[Selected extract]:
DESCRIPTION OF THE DRAWINGS

The foregoing and other objects and advantages of the invention will be appreciated more fully from the following further description thereof, with reference to the accompanying drawings wherein:

FIG. 1 is a partly broken away illustration of the machine;

FIG. 2 is a side elevation of the machine as would be seen from the operator's position and illustrating the location of a shoe assembly in the machine;

FIG. 3 is an end view of the machine as seen from the toe end thereof;

FIG. 4 is an illustration of the shoe assembly to which the shank stiffener is applied and illustrates the location of the shank stiffener;

FIG. 5 is an enlarged illustration of a portion of a shank strip as may be used;

FIG. 6 is an illustration of the shoe assembly positioned in the machine with the shank strip held in place in readiness to be activated; and

FIG. 7 is a somewhat diagrammatic illustration of the strip hold down means and the radiant energy source as would be seen along the line 7--7 of FIG. 2.

DESCRIPTION OF THE PREFERRED EMBODIMENT

The invention is concerned with locating and curing an elongate strip of material in situ on the bottom of a partially formed shoe assembly. As shown in FIG. 4, the shoe assembly includes a last 10 having an insole 12 on its bottom and an upper 14 mounted on the last 10. The marginal portions of the upper will already have been lasted to corresponding marginal portions of the insole. The shank strip 16, shown enlarged in FIG. 5, consists of an elongate sleeve 18 of flexible material which contains a matrix consisting of a thermosetting resin 20 and a multiplicity of elongate fibers 22 embedded in the matrix. The resin 20 is activatable by a selected external stimulus such as heat. Sleeve 18 preferably is formed from a pair of strips including an upper strip 24 and a lower strip 26 which are sealed to each other along their longitudinal sides to define a pair of longitudinally extending margins 28. The sleeve is formed from a material which can transmit the external activating stimulus to the resinous matrix. For example, in the embodiment described the activating stimulus is heat in the form of infrared radiant energy and the sleeve is formed from a substantially transparent plastic material which will transmit infrared radiation therethrough to the matrix.

[Information given]:
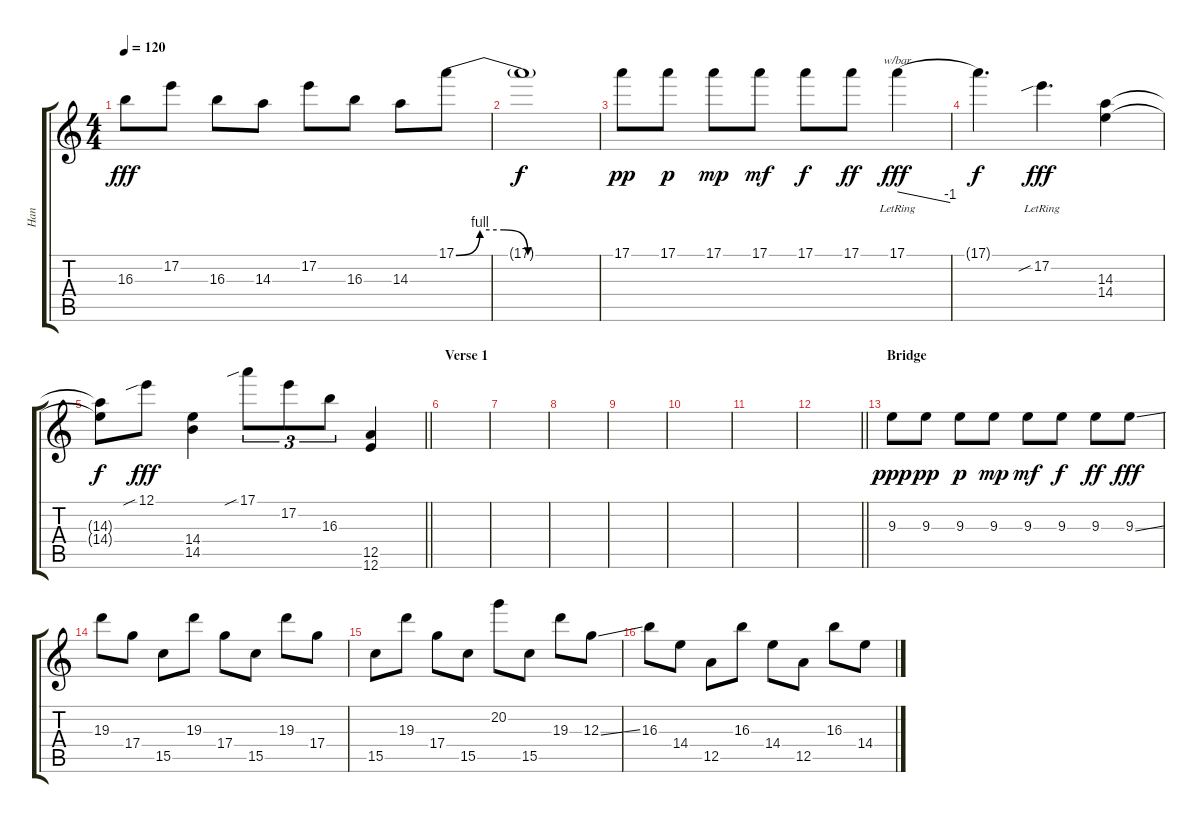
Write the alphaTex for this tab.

\track ("Han" "Han") {instrument overdrivenguitar}
\staff {score tabs}
\tuning (E4 B3 G3 D3 A2 E2) {hide}
\ts (4 4)
\tempo 120
\clef g2
\ks c
16.3.8{dy fff} 17.2.8 16.3.8 14.3.8 17.2.8 16.3.8 14.3.8 17.1{be (custom 0 0 10 4 20 4 30 0 60 0)}.8 |
17.1{t}.1{dy f} |
17.1.8{dy pp} 17.1.8{dy p} 17.1.8{dy mp} 17.1.8{dy mf} 17.1.8{dy f} 17.1.8{dy ff} 17.1{lr}.4{tbe (dive default 0 0 60 -4) dy fff} |
17.1{t}.4{d dy f} 17.2{sib lr}.4{d dy fff} (14.3 14.4).4 |
\barLineRight lightlight
(14.3{t} 14.4{t}).8{dy f} 12.1{sib}.8{dy fff} (14.4 14.5).4 17.1{sib}.8{tu (3 2)} 17.2.8{tu (3 2)} 16.3.8{tu (3 2)} (12.5 12.6).4 |
\section ("" "Verse 1")
|
|
|
|
|
|
\barLineRight lightlight
|
\section ("" "Bridge")
9.3.8{dy ppp} 9.3.8{dy pp} 9.3.8{dy p} 9.3.8{dy mp} 9.3.8{dy mf} 9.3.8{dy f} 9.3.8{dy ff} 9.3{ss}.8{dy fff} |
19.3.8 17.4.8 15.5.8 19.3.8 17.4.8 15.5.8 19.3.8 17.4.8 |
15.5.8 19.3.8 17.4.8 15.5.8 20.2.8 15.5.8 19.3.8 12.3{ss}.8 |
16.3.8 14.4.8 12.5.8 16.3.8 14.4.8 12.5.8 16.3.8 14.4.8
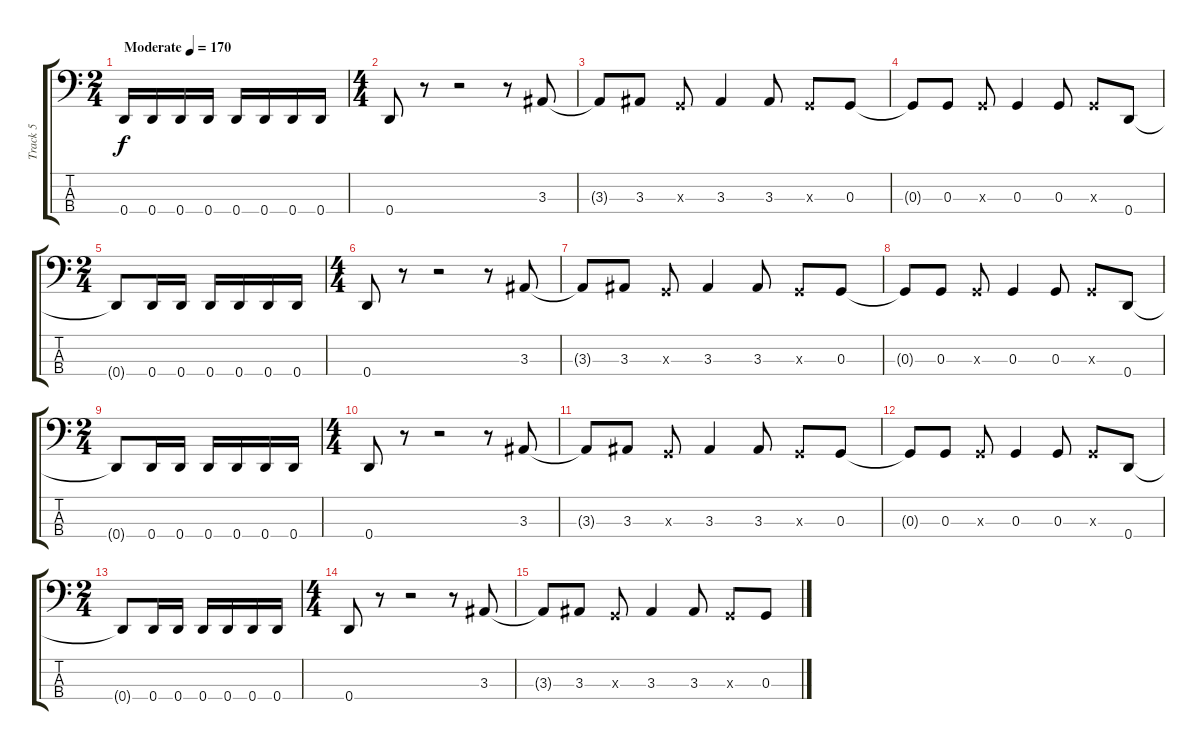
\track ("Track 5" "Track 5") {instrument electricbasspick}
\staff {score tabs}
\tuning (F2 C2 G1 D1) {hide}
\ts (2 4)
\tempo (170 "Moderate")
\clef f4
\ks c
0.4.16{dy f instrument electricbasspick} 0.4.16 0.4.16 0.4.16 0.4.16 0.4.16 0.4.16 0.4.16 |
\ts (4 4)
0.4.8 r.8 r.2 r.8 3.3.8 |
3.3{t}.8 3.3.8 0.3{x}.8 3.3.4 3.3.8 0.3{x}.8 0.3.8 |
0.3{t}.8 0.3.8 0.3{x}.8 0.3.4 0.3.8 0.3{x}.8 0.4.8 |
\ts (2 4)
0.4{t}.8 0.4.16 0.4.16 0.4.16 0.4.16 0.4.16 0.4.16 |
\ts (4 4)
0.4.8 r.8 r.2 r.8 3.3.8 |
3.3{t}.8 3.3.8 0.3{x}.8 3.3.4 3.3.8 0.3{x}.8 0.3.8 |
0.3{t}.8 0.3.8 0.3{x}.8 0.3.4 0.3.8 0.3{x}.8 0.4.8 |
\ts (2 4)
0.4{t}.8 0.4.16 0.4.16 0.4.16 0.4.16 0.4.16 0.4.16 |
\ts (4 4)
0.4.8 r.8 r.2 r.8 3.3.8 |
3.3{t}.8 3.3.8 0.3{x}.8 3.3.4 3.3.8 0.3{x}.8 0.3.8 |
0.3{t}.8 0.3.8 0.3{x}.8 0.3.4 0.3.8 0.3{x}.8 0.4.8 |
\ts (2 4)
0.4{t}.8 0.4.16 0.4.16 0.4.16 0.4.16 0.4.16 0.4.16 |
\ts (4 4)
0.4.8 r.8 r.2 r.8 3.3.8 |
3.3{t}.8 3.3.8 0.3{x}.8 3.3.4 3.3.8 0.3{x}.8 0.3.8
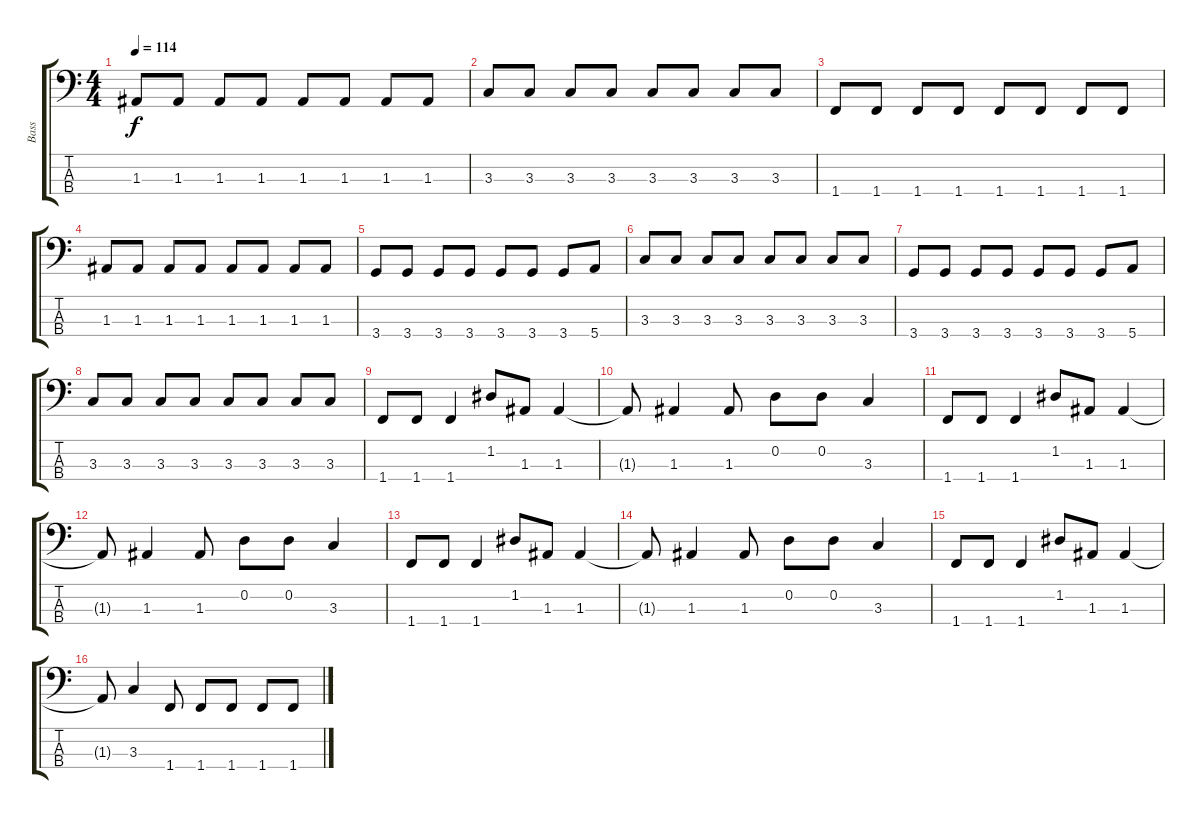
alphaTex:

\track ("Bass" "Bass") {instrument electricbassfinger}
\staff {score tabs}
\tuning (G2 D2 A1 E1) {hide}
\ts (4 4)
\tempo 114
\clef f4
\ks c
1.3.8{dy f} 1.3.8 1.3.8 1.3.8 1.3.8 1.3.8 1.3.8 1.3.8 |
3.3.8 3.3.8 3.3.8 3.3.8 3.3.8 3.3.8 3.3.8 3.3.8 |
1.4.8 1.4.8 1.4.8 1.4.8 1.4.8 1.4.8 1.4.8 1.4.8 |
1.3.8 1.3.8 1.3.8 1.3.8 1.3.8 1.3.8 1.3.8 1.3.8 |
3.4.8 3.4.8 3.4.8 3.4.8 3.4.8 3.4.8 3.4.8 5.4.8 |
3.3.8 3.3.8 3.3.8 3.3.8 3.3.8 3.3.8 3.3.8 3.3.8 |
3.4.8 3.4.8 3.4.8 3.4.8 3.4.8 3.4.8 3.4.8 5.4.8 |
3.3.8 3.3.8 3.3.8 3.3.8 3.3.8 3.3.8 3.3.8 3.3.8 |
1.4.8 1.4.8 1.4.4 1.2.8 1.3.8 1.3.4 |
1.3{t}.8 1.3.4 1.3.8 0.2.8 0.2.8 3.3.4 |
1.4.8 1.4.8 1.4.4 1.2.8 1.3.8 1.3.4 |
1.3{t}.8 1.3.4 1.3.8 0.2.8 0.2.8 3.3.4 |
1.4.8 1.4.8 1.4.4 1.2.8 1.3.8 1.3.4 |
1.3{t}.8 1.3.4 1.3.8 0.2.8 0.2.8 3.3.4 |
1.4.8 1.4.8 1.4.4 1.2.8 1.3.8 1.3.4 |
1.3{t}.8 3.3.4 1.4.8 1.4.8 1.4.8 1.4.8 1.4.8
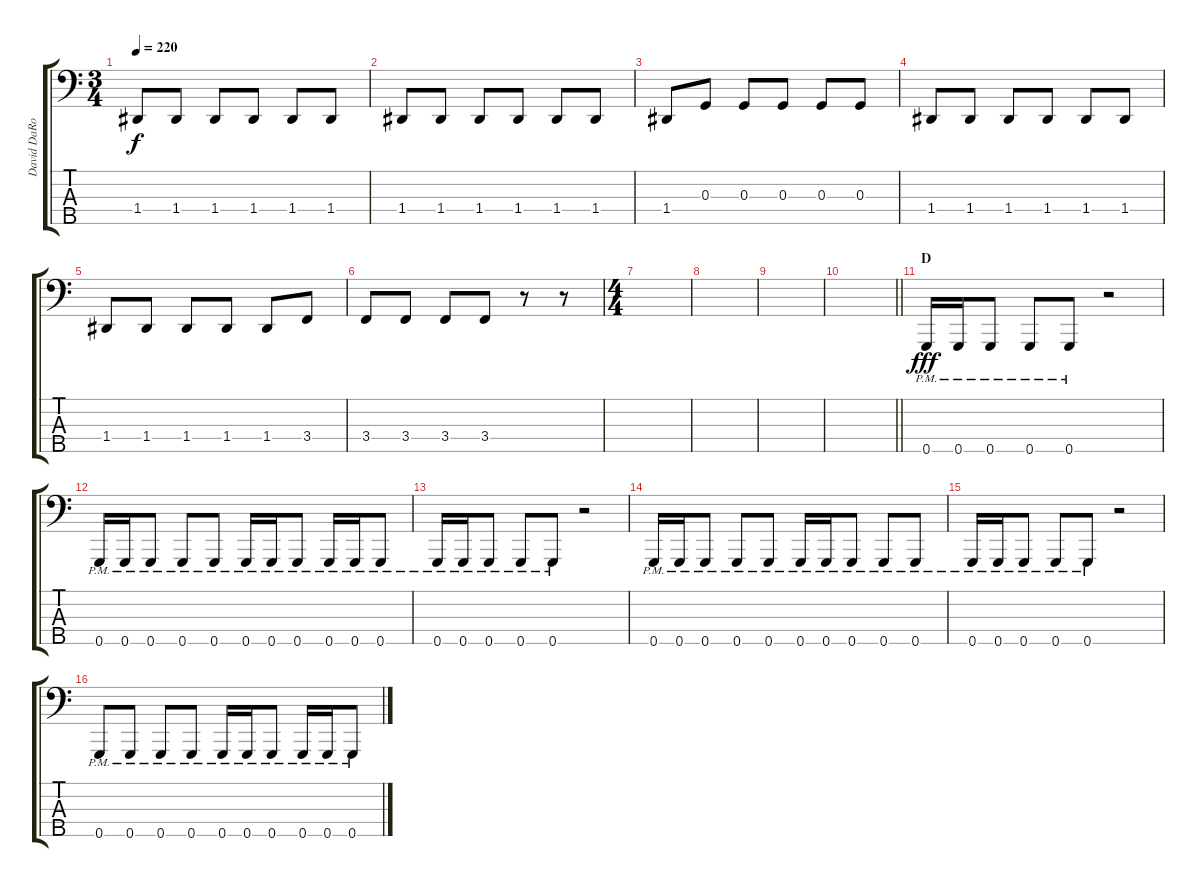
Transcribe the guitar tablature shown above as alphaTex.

\track ("David DaRocha - Bass" "David DaRo") {instrument electricbasspick}
\staff {score tabs}
\tuning (F2 C2 G1 D1 G0) {hide}
\ts (3 4)
\tempo 220
\clef f4
\ks c
1.4.8{dy f} 1.4.8 1.4.8 1.4.8 1.4.8 1.4.8 |
1.4.8 1.4.8 1.4.8 1.4.8 1.4.8 1.4.8 |
1.4.8 0.3.8 0.3.8 0.3.8 0.3.8 0.3.8 |
1.4.8 1.4.8 1.4.8 1.4.8 1.4.8 1.4.8 |
1.4.8 1.4.8 1.4.8 1.4.8 1.4.8 3.4.8 |
3.4.8 3.4.8 3.4.8 3.4.8 r.8 r.8 |
\ts (4 4)
|
|
|
\barLineRight lightlight
|
\section ("" "D")
0.5{pm}.16{dy fff} 0.5{pm}.16 0.5{pm}.8 0.5{pm}.8 0.5{pm}.8 r.2 |
0.5{pm}.16 0.5{pm}.16 0.5{pm}.8 0.5{pm}.8 0.5{pm}.8 0.5{pm}.16 0.5{pm}.16 0.5{pm}.8 0.5{pm}.16 0.5{pm}.16 0.5{pm}.8 |
0.5{pm}.16 0.5{pm}.16 0.5{pm}.8 0.5{pm}.8 0.5{pm}.8 r.2 |
0.5{pm}.16 0.5{pm}.16 0.5{pm}.8 0.5{pm}.8 0.5{pm}.8 0.5{pm}.16 0.5{pm}.16 0.5{pm}.8 0.5{pm}.8 0.5{pm}.8 |
0.5{pm}.16 0.5{pm}.16 0.5{pm}.8 0.5{pm}.8 0.5{pm}.8 r.2 |
0.5{pm}.8 0.5{pm}.8 0.5{pm}.8 0.5{pm}.8 0.5{pm}.16 0.5{pm}.16 0.5{pm}.8 0.5{pm}.16 0.5{pm}.16 0.5{pm}.8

[Objectives]:
[1] Answer these questions about the shoe-machine description, each on its own line:
(a) What view of the machine does FIG. 3 show?
(b) What two things make up the matrix inside the shank strip's sleeve?
(c) What is the activating stimulus in the embodiment described?
[2] Rewrite part of the shoe-machine description, replacing "shank strip" with "stiffener strip". Start at the words "FIG. 5 is an" and end after the words "7--7 of FIG. 2.".

[The responses]:
[1]
(a) An end view of the machine as seen from its toe end.
(b) A thermosetting resin and a multiplicity of elongate fibers embedded in the matrix.
(c) Heat in the form of infrared radiant energy.

[2]
FIG. 5 is an enlarged illustration of a portion of a stiffener strip as may be used;

FIG. 6 is an illustration of the shoe assembly positioned in the machine with the stiffener strip held in place in readiness to be activated; and

FIG. 7 is a somewhat diagrammatic illustration of the strip hold down means and the radiant energy source as would be seen along the line 7--7 of FIG. 2.